Reproduisez en entier, sans rien y changer, le texte sur la musique sacrée.

- **Extrait du document**
########
La musique sacrée en quelques mots

La musique sacrée en quelques mots

Puisque la France va se couvrir de musique (enfin pour une part) ce soir et que depuis quelques années les catholiques profitent de cette fête pour sortir dans la rue et évangéliser par la musique, peut-être pouvons-nous réfléchir un instant à ce qu’est la musique sacrée. 

 

        Parler de Musique cela va de soi. Parler de sacré l’est déjà un peu moins. Parler de musique sacrée nous fait entrer dans une nébuleuse encore plus floue, un fourre-tout dont l’ésotérisme ambiant actuel complique encore davantage les choses.

Pourtant il n’y a pas de sacré sans musique. De tout temps les rites sacrés sont accompagnés de musique. Chaque civilisation, même sur des tam-tams rudimentaires, entoure le sacré d’une musique qui la ritualise.
########
- **Données sources**
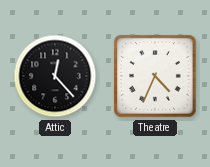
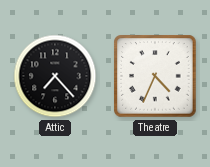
Attic: 12:23 -> 7:23
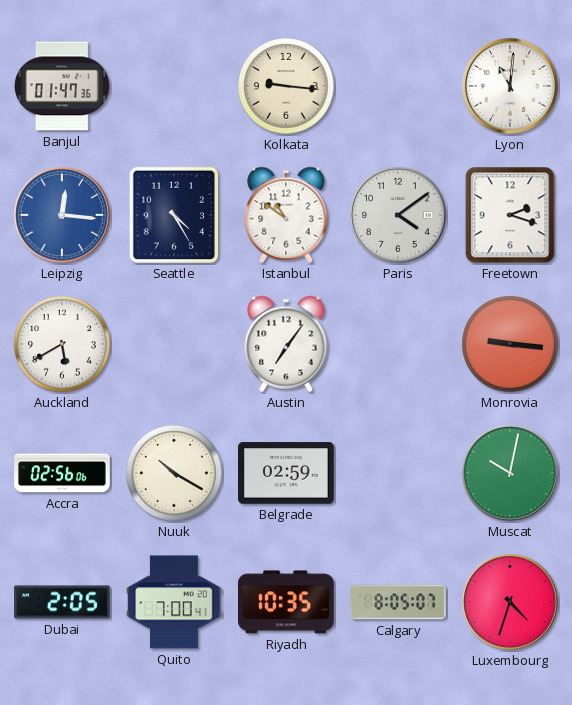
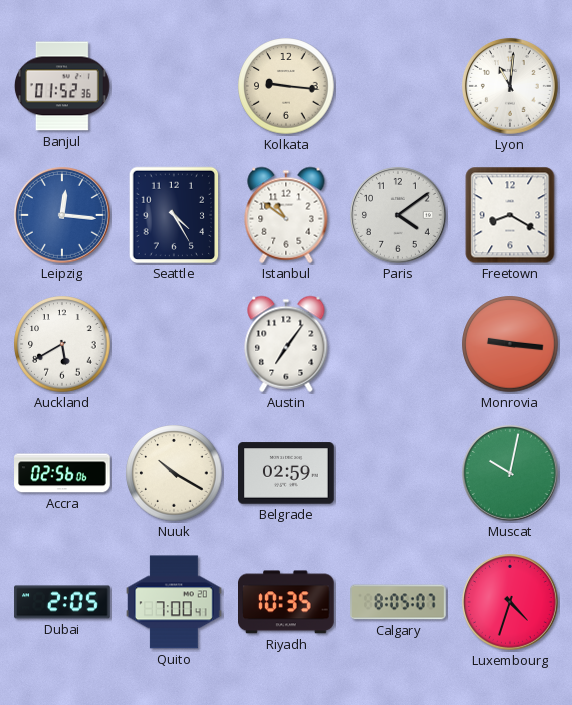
Banjul: 01:47 -> 01:52
Freetown: 2:18 -> 8:20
########
- **Corrigé**
La musique sacrée en quelques mots

La musique sacrée en quelques mots

Puisque la France va se couvrir de musique (enfin pour une part) ce soir et que depuis quelques années les catholiques profitent de cette fête pour sortir dans la rue et évangéliser par la musique, peut-être pouvons-nous réfléchir un instant à ce qu’est la musique sacrée. 

 

        Parler de Musique cela va de soi. Parler de sacré l’est déjà un peu moins. Parler de musique sacrée nous fait entrer dans une nébuleuse encore plus floue, un fourre-tout dont l’ésotérisme ambiant actuel complique encore davantage les choses.

Pourtant il n’y a pas de sacré sans musique. De tout temps les rites sacrés sont accompagnés de musique. Chaque civilisation, même sur des tam-tams rudimentaires, entoure le sacré d’une musique qui la ritualise.